Tunisiens, tunisiennes, soyez vigilants !

“Lorsqu’un jour le peuple veut vivre, force est pour le destin de répondre, force est pour les ténèbres de se dissiper, force est pour les chaînes de se briser.” Les chaînes qui étranglaient les tunisiens sont aujourd’hui brisées. Et le buste, gravé dans la roche de la région de Tozeur en Tunisie, du poète tunisien Abou Al-Kassem Al-Shabbi à qui appartient ce vers, pourrait devenir bientôt un site de pèlerinage pour dix millions de tunisiens. La joie immense et sans nul doute immesurable des tunisiens, restera elle, un bonheur pour tous ceux épris de liberté.

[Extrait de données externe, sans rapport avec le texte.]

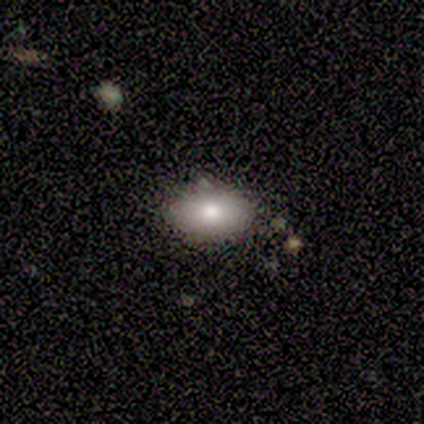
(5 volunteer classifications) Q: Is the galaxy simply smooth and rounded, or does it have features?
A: smooth — 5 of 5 (100%).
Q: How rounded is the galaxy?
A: in between — 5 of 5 (100%).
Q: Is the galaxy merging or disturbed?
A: none — 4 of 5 (80%).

Zine Abedine Ben Ali ainsi que sa proche famille, ont donc été chassés de leur palais doré de Carthage. Prenant son courage à deux mains, le peuple tunisien s’est débarrassé de leur dictateur et par là même, mis fin à vingt-trois ans de souffrance (du 7 novembre 1987 au 14 janvier 2011), de peur, d’humiliation, de terreur et j’en passe. L’Histoire retiendra que ce dictateur aura fui le pays suite à un mouvement pacifique provenant de la rue. Une fuite que Ceausescu n’avait pas réussi à prendre il y a vingt ans. Mais quelle ironie pour cet homme qui accéda lui-même au pouvoir par un coup d’état soft en déclarant l’ancien président Habib Bourguiba sénile !

Même si la fin du règne de Ben Ali était inéluctable un jour, il est indéniable qu’aucun parmi les observateurs les plus avisés, n’aurait parié un seul kopek sur un tel scénario de fin. La question sur la fin du régime de Ben Ali était surtout de savoir quand et bien plus important encore, comment ?. Il est clair aujourd’hui que la chape de plomb sous laquelle vivaient les tunisiens était devenue insoutenable pour beaucoup d’entres eux. Et nous savons maintenant comment Ben Ali est tombé. Comme nous l’enseigne perpétuellement l’histoire, la terreur a toujours une fin. Il aura fallu qu’un jeune homme de 26 ans s’immole dans la petite ville de Sidi-Bouzid pour que ce qui aurait bien pu passer pour un banal fait divers se transforme en étincelle qui à mis fin au règne d’un dictateur.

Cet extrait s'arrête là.